Air is considered as the feasible internal coolant to cool the vane of the gas turbines for the conventional cooling method all the time. However, the traditional cooling method gradually is difficult to meet the demand of increasing inlet temperature for the high-pressure turbine. Because of the excellent heat transfer performance of liquid metal, the scheme of liquid metal cooling gas turbine is put forward. In this study, numerical simulation is performed to investigate the heat transfer effects of an internally cooled vane with a U-shaped channel. Empirical formulas are employed to calculate the variable physical properties of the liquid metal. The nondimensional surface temperatures are representative of the first stage of the gas turbine. A comparison of heat transfer between the air and liquid metal coolant is presented. Results showed that the liquid metal shows more excellent heat transfer performance compared to air and the overall effectiveness values of GaIn₂₀ cooling are approximately 366% higher than that of air cooling at Re = 50,000. Additionally, the enhancing rate of the heat transfer coefficients of GaIn₂₀ cooling is much less than that of air cooling at Re > 50,000. For the same mass flow rate, the decreasing rate of the heat transfer coefficient for GaIn₂₀ cooling is greater than that of air cooling with the increase of internal coolant inlet temperature. However, the pressure loss coefficient of air increases while the pressure loss coefficient of GaIn₂₀ is almost constant with an increase in the inlet temperature of the internal coolant.
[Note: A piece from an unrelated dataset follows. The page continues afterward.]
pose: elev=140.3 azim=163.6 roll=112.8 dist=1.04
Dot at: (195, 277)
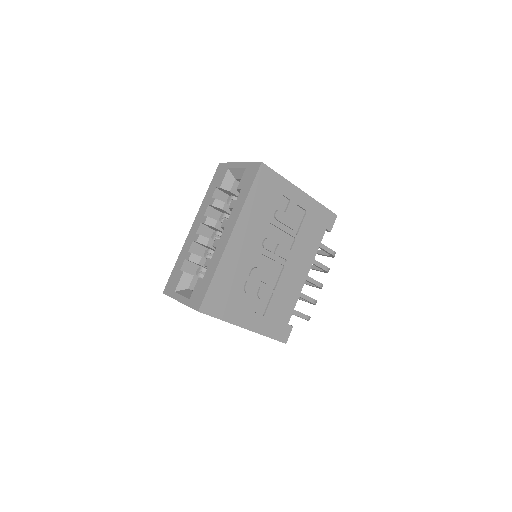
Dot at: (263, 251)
对于传统的冷却方法，空气一直被认为是一种可行的内部冷却剂来冷却燃气轮机的叶片。然而，传统的冷却方式逐渐难以满足高压汽轮机进口温度升高的需求。由于液态金属具有优良的传热性能，提出了液态金属冷却燃气轮机的方案。在这项研究中，进行了数值模拟以研究具有 U 形通道的内部冷却叶片的传热效果。使用经验公式来计算液态金属的可变物理特性。无量纲表面温度代表燃气轮机的第一级。介绍了空气和液态金属冷却剂之间的传热比较。在Re  = 50,000 时，₂₀冷却比空气冷却高约 366% 。此外，在Re  > 50,000 时，GaIn ₂₀冷却的传热系数提高率远小于空冷。在相同质量流量下，随着内冷入口温度的升高，GaIn ₂₀冷却传热系数的下降幅度大于空冷。然而，空气的压力损失系数增加，而GaIn ₂₀的压力损失系数随着内部冷却剂入口温度的增加而几乎恒定。